Interesting idea, not the best execution
6 August 2007 | by (Vulcan) – See all my reviews

Hitccock's first major release in the USA and Peter Lorre's first English-speaking role are two firsts scored by this 1934 thriller. This is, of course, also Hitchcock's first attempt to to make this film. His second, released in the mid-50s was more successful and better funded. This very British and relatively pithy film retains most of the character of Hitchcock's earlier efforts, but is lean and economical, with less camera play and simpler cinematography and pacing.

The acting is generally very good. Of the main cast, Nova Pilbeam, who plays the kidnapped daughter of Leslie Banks and Edna Best, is the only survivor today, at the age of 87. Most of the action centers on Banks,and he is fine, but (and I tend to think this is Hitchcock's doing) very emotionally compressed throughout the film. Banks' Bob Lawrence has a loving, flirty, wife (Best) and a delightful young daughter (Pilbeam). They are away on holiday in the alps when a new friend of their is shot dead while dancing with Best. As he dies, he passes along some information which creates the family's predicament. Lorre and his people kidnap young Pilbeam in exchange for Banks' silence, and he must then decide what to do. It seems that no matter what he does, his daughter is likely to die.

It is remarkable that Lorre did not even know what he was saying throughout most of this performance. The legendary actor, as usual, dominates all of his scenes and gives the film a creepy, psychotic feeling that would have been difficult to achieve without him.

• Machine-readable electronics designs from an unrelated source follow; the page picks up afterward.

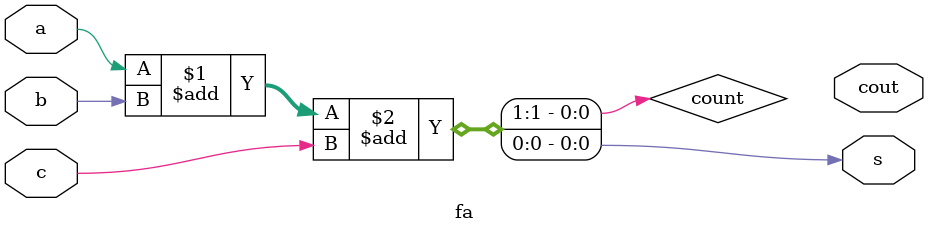
<source format=v>
module fa(
    input a , b , c,
    output cout , s 
);

begin
    // assign s = a ^ b ^ c;
    // assign cout = (a&b) | (a&c) | (b&c);
    assign {count,s} = a + b + c;
end

endmodule

</source>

The plot is a bit light on logic, but brisk, satisfyingly convoluted and entertaining. The script is OK, but often maintains too stiff an upper lip. A few opportunities for elaboration were missed - probably a limitation inherent in the original Wyndham Lewis story. I think it would have been interesting (and more credible) if the authorities had followed up on their knowledge that Banks knew something and trailed him throughout the film. This could have added an extra layer of potential suspense, mystery and obfuscation, since Best's heightened paranoia might have lead him to suspect all sorts of things about anybody keeping tabs on him.

Hitchcock definitely knew he had a potential gem here, and it is a credit to him that he revitalized the film with Jimmy Stewart in the 1950s - after establishing himself as a force to be reckoned with.

Worth seeing for Hitchcock fans and those interested in early British film as well as fans of the 1950s version. O/w only very mildly recommended.